La critique d'Avoir à lire (1)
Capra est touché par la grâce dans ce chef-d’œuvre tendre, drôle et gentiment iconoclaste.
L'argument : Après avoir fait fortune, le vieux Vanderhof est devenu un sage en pensant que l’argent ne fait pas le bonheur. Il vit entouré de ses petits-enfants et de ses domestiques, pour le moins originaux. Mais voila que sa petite-fille Alice tombe amoureuse de Tony Kirby, le fils d’un homme d’affaires. Si Alice et Tony s’aiment, ce n’est pas le cas des Vanderhof et des Kirby, qui n’ont pas réellement la même conception de la vie.
Notre avis : Vous ne l’emporterez pas avec vous vient dans la carrière de Capra après New York-Miami (1934), L’extravagant monsieur Deeds (1936) et Horizons perdus (1937), autant dire dans cette faste période d’avant-guerre qui le voit enchaîner les chefs-d’œuvre à la manière d’un métronome. Il y aurait pourtant matière à détester ce film à la morale simpliste (l’argent ne fait pas le bonheur) et emprunt d’une religiosité écœurante. On se sentirait tellement supérieur à regarder d’un œil cynique cette fable si naïve. De fait, quand on la revoit une ixième fois, dès les premières images dévoilant un Wall Street caricatural, on se dit que non, ce coup-ci, on ne se fera pas avoir.
On se prépare à analyser froidement le rapprochement de ces deux mondes, d’un côté la finance et de l’autre une famille d’hurluberlus, sans tomber dans le piège d’un sentimentalisme facile. Mais rien n’y fait. De nouveau, on rit, on pleure, on partage les déboires d’un James Stewart amoureux de la belle Jean Arthur, la douce philosophie de l’épatant Lionel Barrymore. De nouveau on s’amuse des inventions burlesques comme le panneau « Home sweet home » qui ne cesse de se décrocher au rythme des explosions de pétards. De nouveau on larmoie devant la prise de conscience du capitaliste Kirby.
Comment comprendre cet attrait irrésistible ? Quand tant de comédies des années 30 ont l’air au mieux de pièces de musée, qu’est-ce qui fait que Vous ne l’emporterez pas avec vous demeure une inébranlable leçon de vie qui regonfle et rend heureux ? On a envie de parler d’alchimie, de mystère et de s’en tenir là. Néanmoins, c’est un peu court. Il nous semble d’abord que Capra, en éloignant tout second degré et toute roublardise, convainc par une foi en l’homme par delà les institutions (voir la critique du militarisme, des impôts, du gouvernement, de la finance) et les idéologies : Vanderhof se moque de la maladie des « -ismes » et la révolution russe est un sujet de plaisanterie.

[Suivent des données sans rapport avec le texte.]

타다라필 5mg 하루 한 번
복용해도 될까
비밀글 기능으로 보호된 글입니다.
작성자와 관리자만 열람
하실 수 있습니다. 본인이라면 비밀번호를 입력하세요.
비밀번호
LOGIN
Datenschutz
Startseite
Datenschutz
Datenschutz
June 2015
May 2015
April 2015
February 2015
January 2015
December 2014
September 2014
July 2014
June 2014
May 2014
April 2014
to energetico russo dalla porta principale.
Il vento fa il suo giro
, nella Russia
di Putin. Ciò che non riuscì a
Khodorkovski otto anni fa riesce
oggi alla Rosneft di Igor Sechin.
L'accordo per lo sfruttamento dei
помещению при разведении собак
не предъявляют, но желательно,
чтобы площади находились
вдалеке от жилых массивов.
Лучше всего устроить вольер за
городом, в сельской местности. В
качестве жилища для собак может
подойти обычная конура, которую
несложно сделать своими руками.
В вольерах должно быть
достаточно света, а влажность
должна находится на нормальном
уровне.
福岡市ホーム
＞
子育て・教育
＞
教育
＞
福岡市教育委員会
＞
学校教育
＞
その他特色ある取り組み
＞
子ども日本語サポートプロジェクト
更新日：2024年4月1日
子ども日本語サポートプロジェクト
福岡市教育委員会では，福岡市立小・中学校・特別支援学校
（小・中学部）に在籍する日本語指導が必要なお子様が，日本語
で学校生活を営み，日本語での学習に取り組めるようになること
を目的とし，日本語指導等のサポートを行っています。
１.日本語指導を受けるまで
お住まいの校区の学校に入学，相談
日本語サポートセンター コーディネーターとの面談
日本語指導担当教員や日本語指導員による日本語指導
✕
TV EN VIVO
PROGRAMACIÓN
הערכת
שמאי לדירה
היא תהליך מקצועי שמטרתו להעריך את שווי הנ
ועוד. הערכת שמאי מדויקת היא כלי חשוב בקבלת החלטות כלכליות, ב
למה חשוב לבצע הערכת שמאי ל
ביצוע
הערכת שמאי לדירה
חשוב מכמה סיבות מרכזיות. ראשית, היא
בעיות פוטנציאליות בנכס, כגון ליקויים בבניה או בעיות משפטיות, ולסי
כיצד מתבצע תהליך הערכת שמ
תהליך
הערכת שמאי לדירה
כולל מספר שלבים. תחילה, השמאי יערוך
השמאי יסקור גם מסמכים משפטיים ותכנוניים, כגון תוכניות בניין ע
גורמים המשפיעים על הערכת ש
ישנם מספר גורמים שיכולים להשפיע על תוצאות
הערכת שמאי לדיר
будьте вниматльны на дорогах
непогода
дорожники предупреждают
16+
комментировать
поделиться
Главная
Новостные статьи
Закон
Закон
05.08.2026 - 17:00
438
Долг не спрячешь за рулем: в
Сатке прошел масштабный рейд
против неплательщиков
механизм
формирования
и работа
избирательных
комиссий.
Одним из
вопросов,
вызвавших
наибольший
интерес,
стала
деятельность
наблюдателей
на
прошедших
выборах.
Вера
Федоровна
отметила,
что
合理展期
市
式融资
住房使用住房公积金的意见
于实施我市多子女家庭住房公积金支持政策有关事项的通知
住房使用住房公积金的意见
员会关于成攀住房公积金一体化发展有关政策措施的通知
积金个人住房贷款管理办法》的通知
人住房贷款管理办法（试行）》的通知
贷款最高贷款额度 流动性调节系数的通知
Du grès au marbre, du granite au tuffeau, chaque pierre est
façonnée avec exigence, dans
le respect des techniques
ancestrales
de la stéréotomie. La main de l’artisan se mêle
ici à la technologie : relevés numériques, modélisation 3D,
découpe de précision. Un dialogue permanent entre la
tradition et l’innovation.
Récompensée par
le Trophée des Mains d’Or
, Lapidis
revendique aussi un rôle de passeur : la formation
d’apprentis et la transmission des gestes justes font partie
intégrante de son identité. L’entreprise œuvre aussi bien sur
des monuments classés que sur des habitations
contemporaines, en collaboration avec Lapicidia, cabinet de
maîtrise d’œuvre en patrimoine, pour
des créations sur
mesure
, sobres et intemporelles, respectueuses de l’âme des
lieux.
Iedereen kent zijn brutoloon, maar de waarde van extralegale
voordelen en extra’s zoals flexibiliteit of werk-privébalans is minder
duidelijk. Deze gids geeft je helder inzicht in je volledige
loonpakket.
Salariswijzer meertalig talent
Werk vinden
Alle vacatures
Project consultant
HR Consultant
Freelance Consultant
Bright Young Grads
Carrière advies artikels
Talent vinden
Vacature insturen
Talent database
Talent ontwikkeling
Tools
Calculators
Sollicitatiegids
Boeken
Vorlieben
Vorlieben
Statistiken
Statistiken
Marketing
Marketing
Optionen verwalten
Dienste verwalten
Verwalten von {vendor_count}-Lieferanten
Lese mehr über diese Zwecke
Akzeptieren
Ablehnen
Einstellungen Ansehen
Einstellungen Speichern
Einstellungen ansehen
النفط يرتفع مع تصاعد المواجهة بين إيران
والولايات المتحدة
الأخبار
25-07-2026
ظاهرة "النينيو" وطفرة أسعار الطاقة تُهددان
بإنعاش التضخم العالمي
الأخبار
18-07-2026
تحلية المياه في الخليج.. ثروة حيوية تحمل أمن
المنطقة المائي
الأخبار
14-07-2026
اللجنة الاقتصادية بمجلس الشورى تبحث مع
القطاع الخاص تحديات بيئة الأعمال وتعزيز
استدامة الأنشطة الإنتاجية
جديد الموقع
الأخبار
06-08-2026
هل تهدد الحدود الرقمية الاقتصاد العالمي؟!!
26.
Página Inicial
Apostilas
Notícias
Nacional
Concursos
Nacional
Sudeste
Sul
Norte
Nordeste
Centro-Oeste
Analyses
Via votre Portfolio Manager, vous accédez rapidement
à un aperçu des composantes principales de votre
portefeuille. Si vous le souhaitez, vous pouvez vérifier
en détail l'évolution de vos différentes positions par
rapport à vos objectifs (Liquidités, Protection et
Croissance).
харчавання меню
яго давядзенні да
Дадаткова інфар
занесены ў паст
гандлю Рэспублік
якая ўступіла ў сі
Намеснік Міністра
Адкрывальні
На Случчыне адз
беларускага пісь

Prenant parti pour l’humain, il filme à sa hauteur des personnages croqués avec une facilité déconcertante ; le moindre petit rôle trouve une grâce inattendue, portée par un scénario inventif autant que par une galerie d’acteurs remarquables : que ce soit Donald Meek en employé créateur de jouets ou Mary Forbes en grande dame coincée, tous participent d’une vision colorée, incroyablement vivante. Observez comment, dans l’inénarrable séquence du procès, Capra fait du juge, rôle archi-secondaire, le parangon d’un humanisme doux, qui le conduit même à participer à la quête. Par touches légères, le cinéaste construit un monde pétri de bons sentiments qui touche par delà les années.